▶ [Page excerpt]:
- Opening Delimiter -

Open adrienchaton opened 5 years ago
I work on a raw audio waveform model, mainly using 1d (temporal) convolutions. After the last convolution of the decoder, I add up a single channel convolution with a large kernel (eg. width of 513 with padding for keeping the same output size) and stride/dilation = 1.
I am not sure if that is similar to what you mention as a learnable post-processing filter. In that case it would be some sort of FIR filter ? Or did you implement something more specific than an additional convolution layer ? If yes, I would be thankful for some details about your method !
Best
Hi there. The learnable filter is disabled by default but can be enabled by using the command line arg --wavegan_genr_pp
on the training script. See the relevant references in the training script to see how we implemented this.
After the last convolution of the decoder, I add up a single channel convolution with a large kernel (eg. width of 513 with padding for keeping the same output size) and stride/dilation = 1.
This sounds identical to what I am doing
In that case it would be some sort of FIR filter ?
Yes, it is a learned stationary FIR filter with many taps
Thanks Chris for your answer and confirming this ! It seems also beneficial for my application
Good continuation, it was a really good article to my opinion
Hello Chris,
I read your paper that I liked much for its in-depth analysis and the clarity of the discussions. The idea of using a learnable filter to adaptively remove artifacts is interesting, however I cannot find it in the WaveGAN codes.
Did I miss it ? Or would you have a code example for this part please ?
Thanks !

- Closing Delimiter -

▶ [Instructions]:
• 1. In the WaveGAN filter thread, how is the learnable filter turned on?
• 2. Describe the single-channel convolution that the WaveGAN filter thread says is added after the decoder's last convolution, including why it is padded.
• 3. Summarize the WaveGAN filter thread in two sentences.
The data is not needed for anything here.

▶ [Collected data]:
- Opening Delimiter -

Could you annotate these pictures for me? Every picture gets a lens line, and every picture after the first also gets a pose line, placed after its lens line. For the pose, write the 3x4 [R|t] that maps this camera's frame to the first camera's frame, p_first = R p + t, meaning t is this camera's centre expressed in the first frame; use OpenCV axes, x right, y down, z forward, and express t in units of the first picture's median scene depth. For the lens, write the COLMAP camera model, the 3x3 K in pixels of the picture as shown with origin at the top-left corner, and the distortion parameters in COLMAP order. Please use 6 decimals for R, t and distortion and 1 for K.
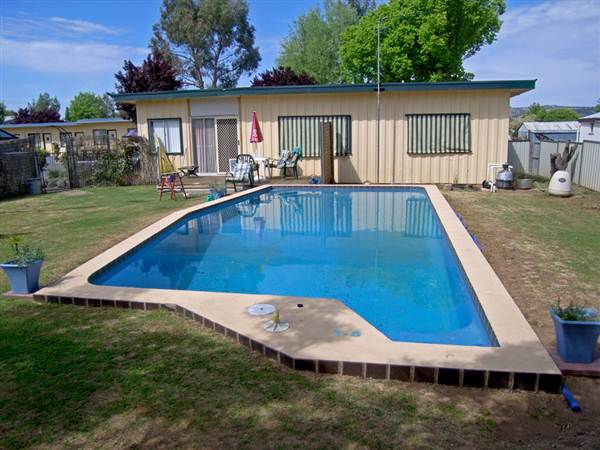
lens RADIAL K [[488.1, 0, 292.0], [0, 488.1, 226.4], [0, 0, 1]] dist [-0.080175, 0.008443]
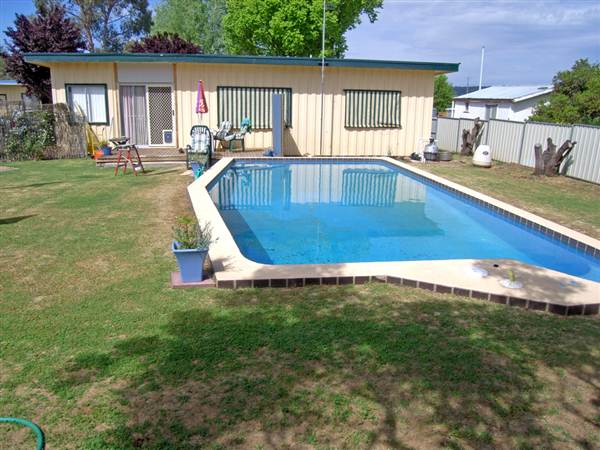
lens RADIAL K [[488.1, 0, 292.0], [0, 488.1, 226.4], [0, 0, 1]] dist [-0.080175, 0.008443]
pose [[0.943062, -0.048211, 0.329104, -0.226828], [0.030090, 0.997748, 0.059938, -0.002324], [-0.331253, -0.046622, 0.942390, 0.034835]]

- Closing Delimiter -

▶ [Answers by task]:
• 1. By passing the command line arg --wavegan_genr_pp to the training script.

• 2. It is a single-channel convolution with a large kernel, such as a width of 513, and a stride and dilation of 1. It is padded so the output keeps the same size.

• 3. A reader of the paper cannot find the learnable filter for removing artifacts in the WaveGAN code and asks whether it matches a large-kernel, single-channel convolution added after the decoder. The reply says the filter is disabled by default, can be enabled with --wavegan_genr_pp on the training script, and is a learned stationary FIR filter with many taps that sounds identical to that approach.